Depuis Truismes, le roman qui l’a propulsée d’une façon aussi fulgurante qu’inattendue dans la littérature française, les ouvres de Marie Darrieussecq s’articulent autour d’une disparition, d’une métamorphose inexpliquées, d’un mystère. Avec son troisième roman, la jeune auteure donne dans la litote et l’indicible.
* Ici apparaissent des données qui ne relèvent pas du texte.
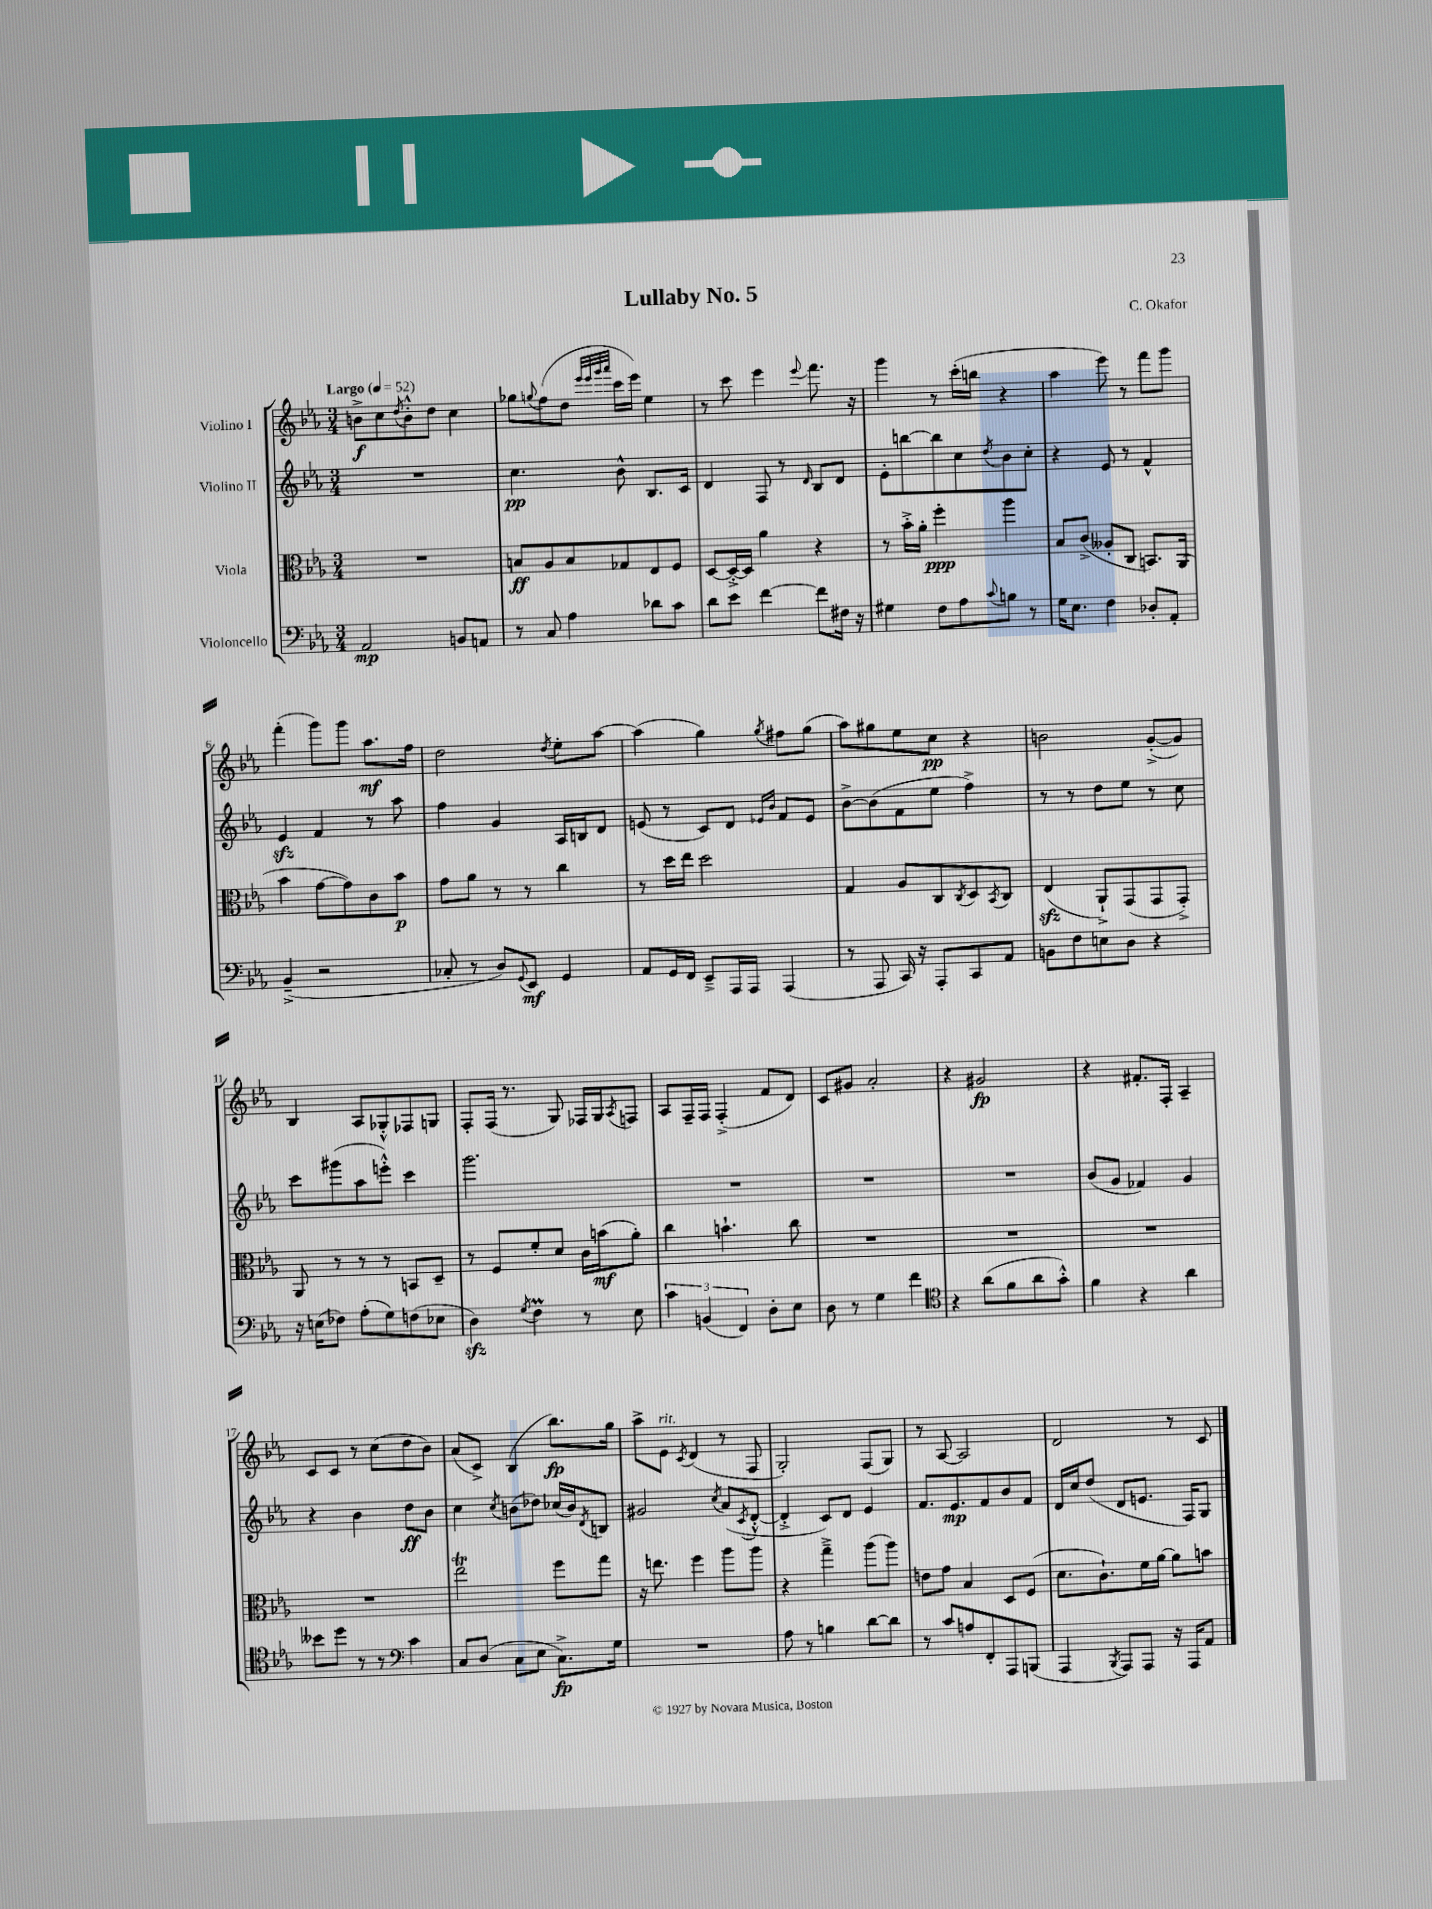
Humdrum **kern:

**kern	**kern	**kern	**kern
*staff4	*staff3	*staff2	*staff1
*clefF4	*clefC3	*clefG2	*clefG2
*k[b-e-a-]	*k[b-e-a-]	*k[b-e-a-]	*k[b-e-a-]
*M3/4	*M3/4	*M3/4	*M3/4
*MM52	*MM52	*MM52	*MM52
2AA-	2.r	2.r	8b^
.	.	.	8cc
.	.	.	8qdd
.	.	.	8b'^^
.	.	.	8dd
8BB	.	.	4cc
8AA	.	.	.
=	=	=	=
8r	8B	4.cc	8gg-
.	.	.	8qqgg
8C	8A-	.	(8ff
4A-	8B	.	8dd
.	.	.	32qqeee-
.	.	.	32qqeee-
.	.	.	32qqggg
.	.	.	32qqaaa-
.	8G-	8b-^^	16ccc
.	.	.	16eee-)
8d-	8E-	8.B-	4ee-
8c	8F	.	.
.	.	16c	.
=	=	=	=
8d	[8D	4d	8r
8e-	16D'^_	.	8ccc
.	16D]	.	.
[4f	4a-	8F	4eee-
.	.	8r	.
.	.	16qqd	8qqeee-
8f]	4r	8B-	8.fff
16F#	.	8d	.
16r	.	.	16r
=	=	=	=
4G#	8r	8e-'	4ggg
.	16b-'^	[8bb	.
.	16a-'	.	.
8F	4ff'	8bb]	8r
8A-	.	8cc	(16ccc'
.	.	.	16bb
8qqc	.	8qdd	.
8B	4aa-	8b-	4r
8r	.	8cc'	.
=	=	=	=
16G	8B-	4r	4aa-
8.E-	.	.	.
.	(8c^	.	.
4F	8A--'	8e-	8eee-)
.	8C	8r	8r
8D-'	8.BB)	4f^^	8fff
8AA-'	.	.	8ggg
.	(16AA-	.	.
=	=	=	=
(4BB-~^	4b-	4e-	(4fff'
2r	[8g	4f	8ggg)
.	8g])	.	8ggg
.	8c	8r	8.aa-
.	8b-	8aa-	.
.	.	.	16ff
=	=	=	=
8C-'	8g	4ff	2dd
8r	8a-	.	.
8D)	8r	4g	.
8qqGG	.	.	.
8EE-	8r	.	.
.	.	.	8qdd
4GG	4cc	16A-	8ee-'
.	.	16B	.
.	.	8d	[8aa-
=	=	=	=
8AA-	8r	(8e	(4aa-]
16GG	16dd	8r	.
16FF	16ee-	.	.
8EE-~^	2dd	8c)	4gg)
16AAA-	.	8d	.
16AAA-	.	.	.
.	.	16qqe-	.
.	.	16qqb-	8qgg
(4AAA-	.	8f	8ff#
.	.	8e-	(8gg
=	=	=	=
8r	4G	[8b-^	8aa-)
8AAA-	.	(8b-]	8gg#
16CC)	8A-	8f	8ee-
16r	.	.	.
8AAA-'	8C	8ee-	8cc
.	8qC	.	.
8CC	8D	4ff^)	4r
.	8qBB-	.	.
8AA-	8C	.	.
=	=	=	=
8BB	(4E-	8r	2b
8F	.	8r	.
8E	8AA-`^)	8dd	.
8D	(8GG	8ee-	.
4r	8GG	8r	([8g'^
.	8GG'^)	8cc	8g])
=	=	=	=
16r	8AA-	8ccc	4B-
(16E	.	.	.
8F-)	8r	(8ggg#	.
(8A-'	8r	8aa-	8A-
8G)	8r	8eee'^^)	8G-'^^
(8F	8BB	4ccc	8F-
8E-	8D~	.	8G
=	=	=	=
4D)	8r	2.ggg	8F'
.	8F	.	(16F
.	.	.	8.r
8qG	.	.	.
4F	8f'	.	.
.	8d	.	8G)
8r	16c	.	16F-
.	(16b	.	16G
.	.	.	8qA-
8E-	8a-')	.	8F
=	=	=	=
6c	4cc	2.r	8A-
.	.	.	16F~
(6BB	.	.	.
.	.	.	16F
.	4.b`	.	(4F'^
6FF)	.	.	.
8D'	.	.	8f
8E-	8cc	.	8d)
=	=	=	=
8D	2.r	2.r	8c
8r	.	.	8g#
4G	.	.	2a-'
4f	.	.	.
=	=	=	=
*clefC4	*	*	*
4r	2.r	2.r	4r
(8a-	.	.	2g#
8f	.	.	.
8a-	.	.	.
8g'^^)	.	.	.
=	=	=	=
4f	2.r	(8b-	4r
.	.	8g	.
4r	.	4f-)	8.f#'
.	.	.	16F'
4a-	.	4g	4A-~
=	=	=	=
8b--	2.r	4r	8c
8dd	.	.	8c
8r	.	4b-	8r
8r	.	.	(8cc
*clefF4	*	*	*
4c	.	8dd	8dd
.	.	8b-	8b-)
=	=	=	=
8C	2ee-	4cc	(8a-
(8D	.	.	8c^)
.	.	8qcc	.
8C	.	(8b	(4B-
8E-	.	8dd-)	.
8.C^)	8ff	(16cc-	8.bb-)
.	.	16b)	.
.	.	8qd	.
.	8gg	8B	.
16G	.	.	16gg
=	=	=	=
2.r	16r	2g#	8aa-^
.	8.ee	.	.
.	.	.	8e-
.	.	.	8qc
.	4ff	.	(4d
.	.	8qcc	.
.	8aa-	(8a-	8r
.	.	8qc	.
.	8aa-	[8d'^^	8F
=	=	=	=
8A-	4r	4d'^]	2G')
8r	.	.	.
4B	4gg~^	8c)	.
.	.	8d	.
[8d	(8aa-	4e-	(8F
8d]	8aa-)	.	8G)
=	=	=	=
8r	8e	8.f	8r
8c	8g	.	[8A-
.	.	8.e-	.
8A	4B-	.	2A-]
8FF'	.	8f	.
8AAA-	8D	8b-	.
(8BBB	(8F	8f	.
=	=	=	=
4AAA-	8.d	16d	2d
.	.	16cc	.
.	.	(8dd	.
.	8.c`)	.	.
8qBBB-	.	.	.
8AAA-)	.	8d	.
8AAA-	16f	8.e	.
.	[16a-	.	.
16r	8a-]	.	8r
16AAA-	.	16F)	.
8AA-	8b	8G	8c
==	==	==	==
*-	*-	*-	*-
L’argument de Mal de mer est d’une simplicité confondante – et trompeuse: une jeune femme va chercher sa fille chez sa grand-mère, comme elle le fait toujours après son boulot. Mais ce jour-là, la mère est habillée d’une robe soleil différente, a quelque chose d’inconnu dans le corps: elle enlève la petite, l’entraîne dans une station balnéaire, près de la frontière espagnole. En attendant qu’un détective embauché par le père ne les rattrape, le duo s’y établit, vit dans une «inconscience solaire», tout empli par l’univers marin, ce qui sera un bref intermède en forme de passage.

Outre une histoire de mère en fuite, le roman raconte surtout la mer – sans e. Traitée comme une entité vivante, elle aspire tout, avale tout, cette grande bouche «qui fend l’espace en deux». L’océan donne sa pulsation au livre, définit le temps, remplit l’espace. Devant ce personnage en constante mouvance, les figures humaines, elles, restent généralement anonymes, leur mystère, intact, à peine effleuré. Les «pourquoi» que pourrait susciter l’intrigue sont délibérément laissés de côté, les émotions, dépouillées jusqu’à l’aridité.

L’attention de l’auteure se porte surtout sur le panorama sans cesse renouvelé de l’eau, sur sa faune, ses phénomènes, ses métamorphoses. Les taches de couleur, la lumière qui joue sur les corps et détermine leur densité: avec un style magnifique, et d’une grande pureté, Darrieussecq manie des descriptions d’une telle précision qu’elles donnent naissance à des images singulières, éloquentes, où le familier devient vaguement étrange.

La narration, fluide comme une algue transportée en douceur au gré des courants, privilégie tour à tour le point de vue des personnages. La mère, la petite, la grand-mère, et le détective lancé à leur recherche, deux hommes chez qui la jeune femme éveillera de l’intérêt ou de la curiosité.

Ayant troqué l’ironie de Truismes pour une sorte de langueur minutieuse, Marie Darrieussecq joue ses cartes sans surprises, mais avec une maîtrise remarquable. Éd. P.O.L, 1999, 126 p.